I passaggi pianistici più ostici sono, infatti, quelli in cui entrambe le mani sono impegnate contemporaneamente in salti o in figurazioni che richiedono spostamenti ampi, in cui è utile agevolare la mano a posizionarsi al meglio sui tasti, con l'aiuto dello sguardo. Nei casi (peraltro non frequenti) in cui non ci è possibile coprire con il campo visivo entrambe le zone della tastiera, può essere utile usare la memoria fotografica.
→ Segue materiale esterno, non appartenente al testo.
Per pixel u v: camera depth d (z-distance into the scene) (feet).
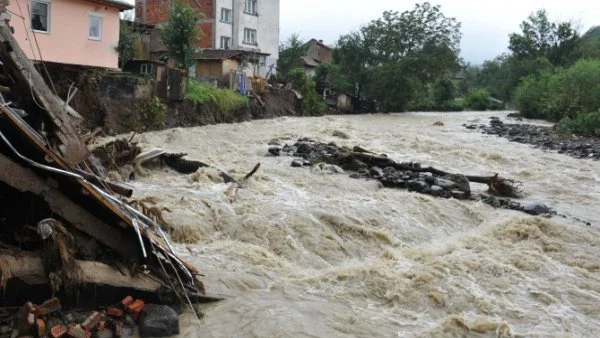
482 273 32.04
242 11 143.13
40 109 22.79
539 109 155.53
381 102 176.86
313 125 110.63
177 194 41.45
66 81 70.74
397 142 92.43
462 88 319.88
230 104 104.06
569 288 31.14
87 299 21.53
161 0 136.56
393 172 57.62
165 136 77.82
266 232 35.19
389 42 169.99
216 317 23.45
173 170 51.29
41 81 23.00
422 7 169.17
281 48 172.86
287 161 63.77
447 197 51.24
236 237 34.55
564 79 144.56
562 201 58.03
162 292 23.40
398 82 169.68
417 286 28.89
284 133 92.94
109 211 22.31
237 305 24.70
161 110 82.28
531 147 94.58
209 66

Guardando qualche istante prima una zona della tastiera, infatti, e scattando idealmente una fotografia di quella zona, potremo “salvarla” nella nostra memoria per qualche secondo, e ci sarà di grande aiuto per il passaggio successivo che suoneremo in quella zona, quando non saremo in grado di guardarvi in tempo reale.
Un esercizio per sviluppare questa tecnica consiste nel guardare una zona della tastiera in cui dobbiamo suonare un passaggio ostico (ad esempio, con un ampio salto), poi chiudere gli occhi e suonare quel passaggio ad occhi chiusi: una volta acquisita questa tecnica, riusciremo a visualizzare la tastiera nella nostra mente, richiamando alla memoria la “fotografia” che abbiamo “scattato” qualche istante prima.
Programmare lo sguardo significa anche scegliere di non guardare la tastiera quando non necessario: spesso proprio alzando lo sguardo dalla tastiera ci consente di ampliare il nostro orizzonte visivo, e ciò può influire positivamente sul respiro della frase musicale. Anche ciudere gli occhi, specialmente in alcuni momenti di particolare introspezione, o al termine di frasi sfumate, può aiutarci a trovare la giusta concentrazione sul suono. Del resto, si suona e si ascolta anche con gli occhi.